Insignificant? or Major Life Change?
That piece of plastic and inflated balloon that had served as an avenue for life-sustaining nutrition had been plucked out. It has been permanently removed.
We are surprised by how sobering this procedure is turning out to be.
We think the celebration with all its jubilance will come. Perhaps that is when the site is completely healed. Perhaps that is when a period of adjustment has happened.
Just not yet.
This time is one for reflecting.
This time is one for reflecting.
This time is one for reconciling oneself with the difference.
This time is one for concentrating on the healing, for preventing infection, for keeping a “wound” clean and for laying low.
Wow! This has been literally a life-long journey. So much of life for the entire family has centered around this method of eating for one of our own.
Oh! The memories are flooding in…
Feeding a baby seat: Remember the time we thought we had the apparatus hooked up properly but ended up feeding the child seat in which she was sitting? The entire amount of food. Slowly we poured syringe by syringe entirely into the chair and not into the feeding tube. We laugh about it now but at the time it was everything but funny.
Unique dinner times: Remember the time she realized she could push on her tummy and the food being transported by gravity through a tiny tube would soar back up the tube instead of down into her tummy? One by one family members were distracted by those grunting pushing sounds. One by one we discovered the smirk on her face and the moving formula up and down – up and down – the extension tube. All at once we started laughing like nobody’s business. All of us. Rolling with laughter.
Extraordinary Siblings. Remember teaching 8 and 6 year old sisters how to tube feed their baby sister so we could leave them all with a babysitter for a few hours from time to time? They were eager and willing and adapted like ducks to water. What a blessing!
Meals through tubes in public places. IV Tube in the decorative trees, anyone? Remember when we were always looking for places to hang our IV bag full of formula so that it could slowly drip through the tubing into the tummy while the rest of us enjoyed fast food during a family outing at the Mall food court?
Interesting conversation piece.
- “Awww.
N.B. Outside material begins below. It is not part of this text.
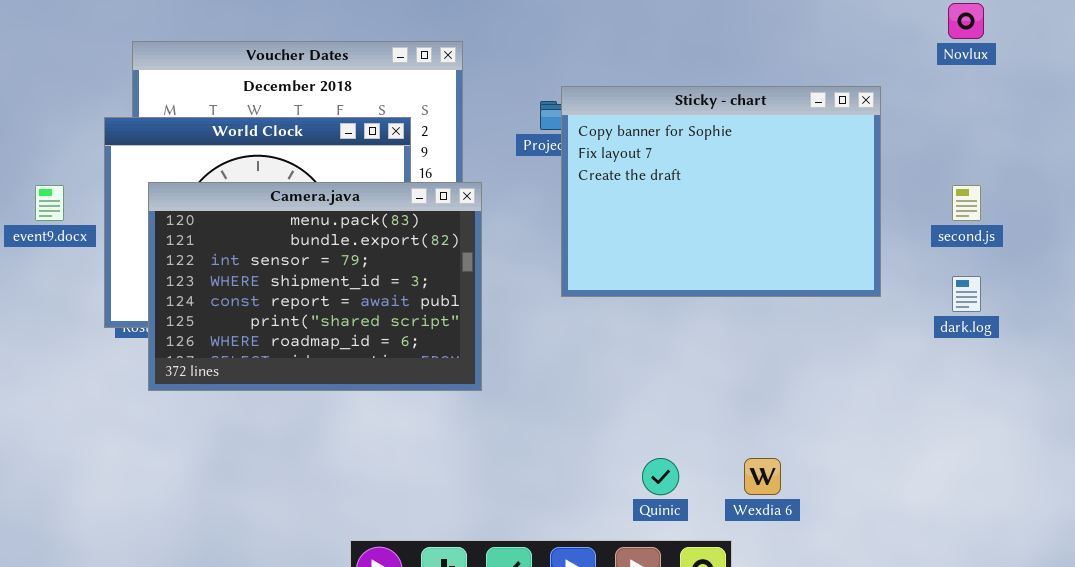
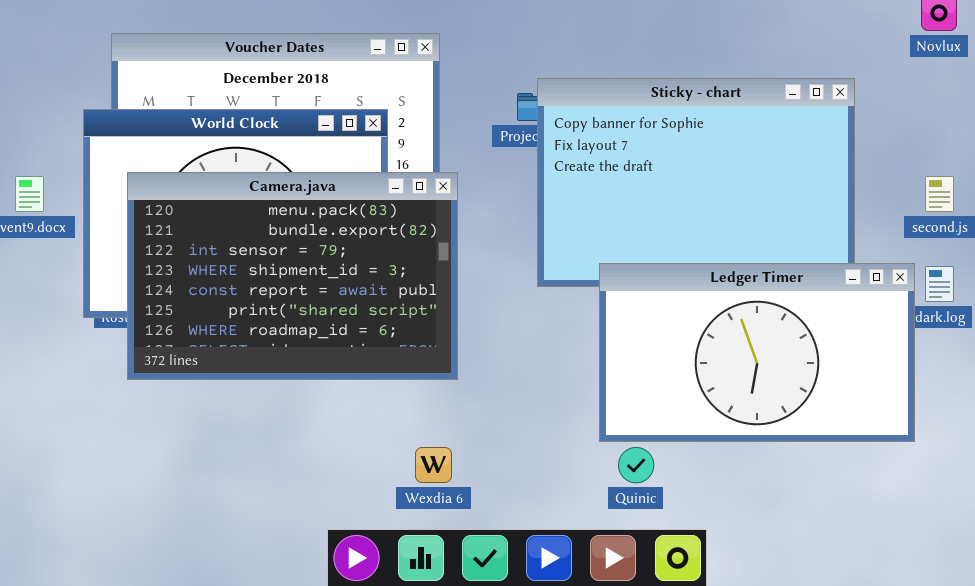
Ledger Timer: none -> [599,263,915,442], opened
Wexdia 6: [744,458,781,495] -> [415,447,452,483], moved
What’s wrong with the baby.”
- “Is that medicine?”
- “Why are you doing that?”
- “My sister…brother…niece…mother…has a feeding tube because….”
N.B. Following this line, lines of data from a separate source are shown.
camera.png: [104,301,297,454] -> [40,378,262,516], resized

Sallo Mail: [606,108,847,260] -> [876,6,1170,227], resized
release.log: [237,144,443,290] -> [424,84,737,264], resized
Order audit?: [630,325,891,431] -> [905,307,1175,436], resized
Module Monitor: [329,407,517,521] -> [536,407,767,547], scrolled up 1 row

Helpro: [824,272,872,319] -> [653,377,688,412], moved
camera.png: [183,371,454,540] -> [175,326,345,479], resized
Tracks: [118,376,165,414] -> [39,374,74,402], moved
Which led to finding locations with fewer people and more secluded tables as we were traveling from state to state for weddings, funerals, etc. Thank you, Starbucks, and random quaint coffee shops.
Informing untrained professionals. Remember the emergency room nurse heading to her infant mouth to administer Tylenol for a fever without knowing the danger of putting Tylenol into her lungs because that is where everything that went into the mouth ended up. Remember being thankful 1) for a feeding tube solution, and 2) that a parent was present to stop a potential disaster.
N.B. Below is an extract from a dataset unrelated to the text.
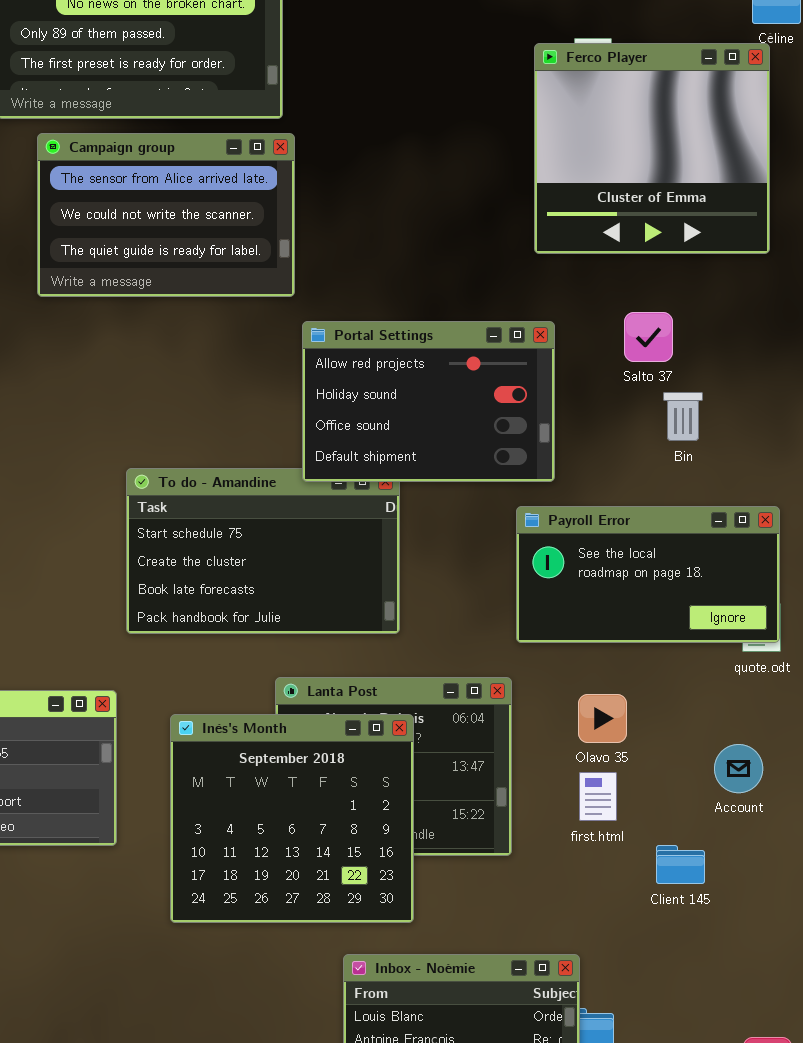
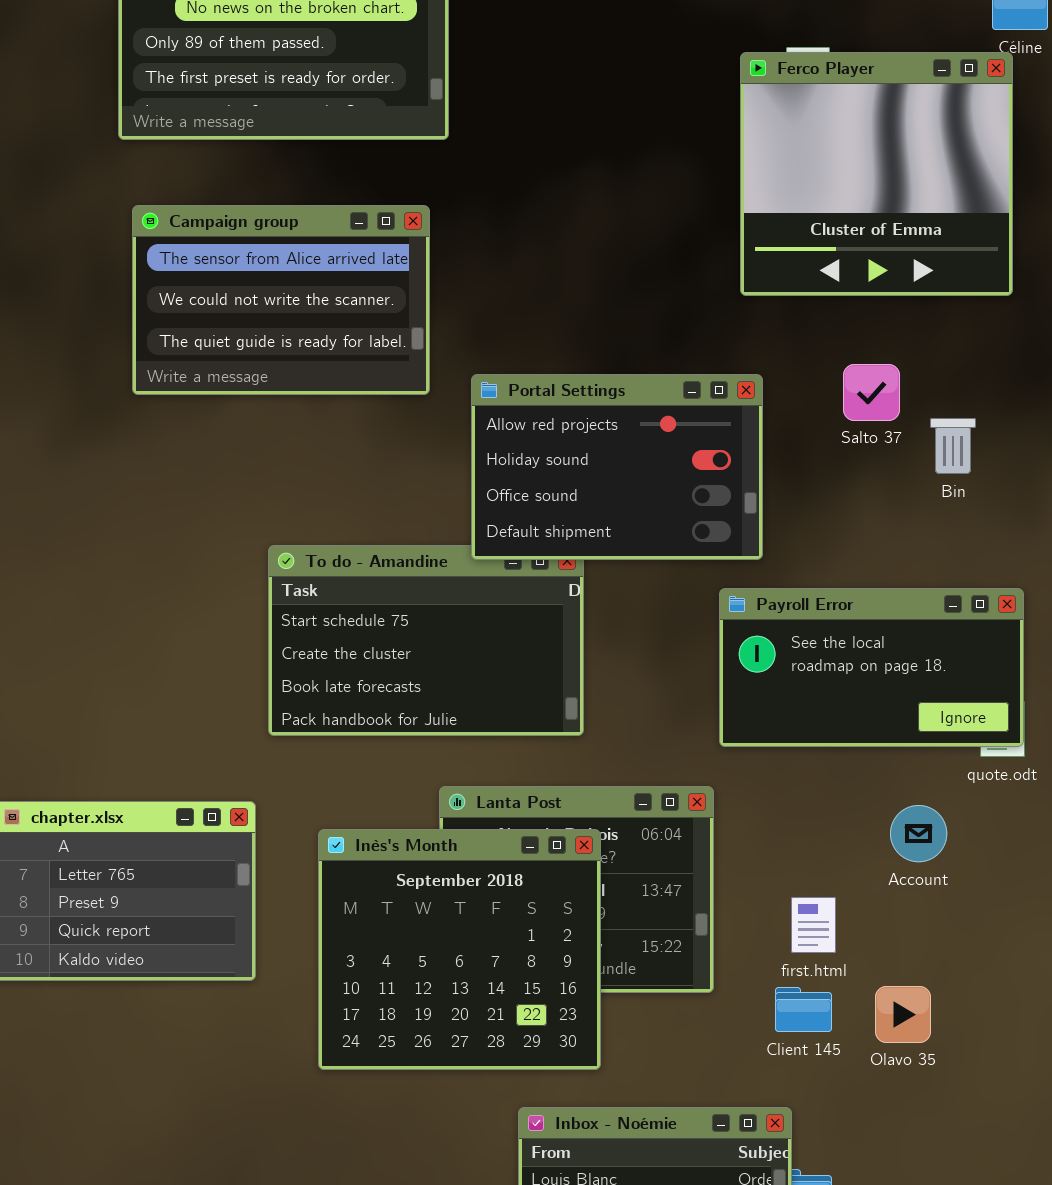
Campaign group: [37,133,295,297] -> [132,205,430,395], moved
Bin: [663,392,703,441] -> [930,418,976,474], moved
Olavo 35: [578,694,627,743] -> [875,986,931,1043], moved
Account: [714,744,763,793] -> [890,805,947,862], moved
Client 145: [656,845,705,884] -> [775,987,832,1032], moved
Good nutrition vs. bad nutrition. Remember the progression of the education of nutrition? Remember when we started reading labels and realized what ingredients were in the available formulas for tube fed kids? Remember appealing to the pediatrician to prescribe a formula with fruits and veggies? Remember throwing in the towel and deciding to puree the food ourselves because insurance no longer covered it and the cost for manufactured formula was astronomical? This is when Daddy became the mastermind of good nutrition that can fit through a miniscule tube and gained hero status.
She learns to tube feed herself. Remember when a dear friend who also was a tutor and life skill teacher decided she was capable of feeding herself? And it occurred to us, “why didn’t we think of that.” That one was a life changer for everyone.
And there are so many more memories. Over 24 years worth of memories that included raising four children from infancy through teens to adulthood. This wasn’t just one family member with a feeding tube. This was a family dynamic that involved every single one of us through many years and stages of development – physically, emotionally, spiritually, etc., for the parents and the siblings and the one who was tube fed.
We must give this processing its due.
For now, we remember, we caregive, we “hold still” for processing.
HOW ABOUT YOU?
Gone? Is part of your story when you or a loved one became independent of a medical device that was part of you for a length of time? Did you have similar ambivalent feelings of celebration but also a feeling of “wait, now what”?
Maybe your story isn’t about a medical device but something else that was and is no longer – in a good way.
Your own “life-change” may have recently happened or is right around the corner or somewhere down the line.
We encourage you to “be still” and allow time to process also.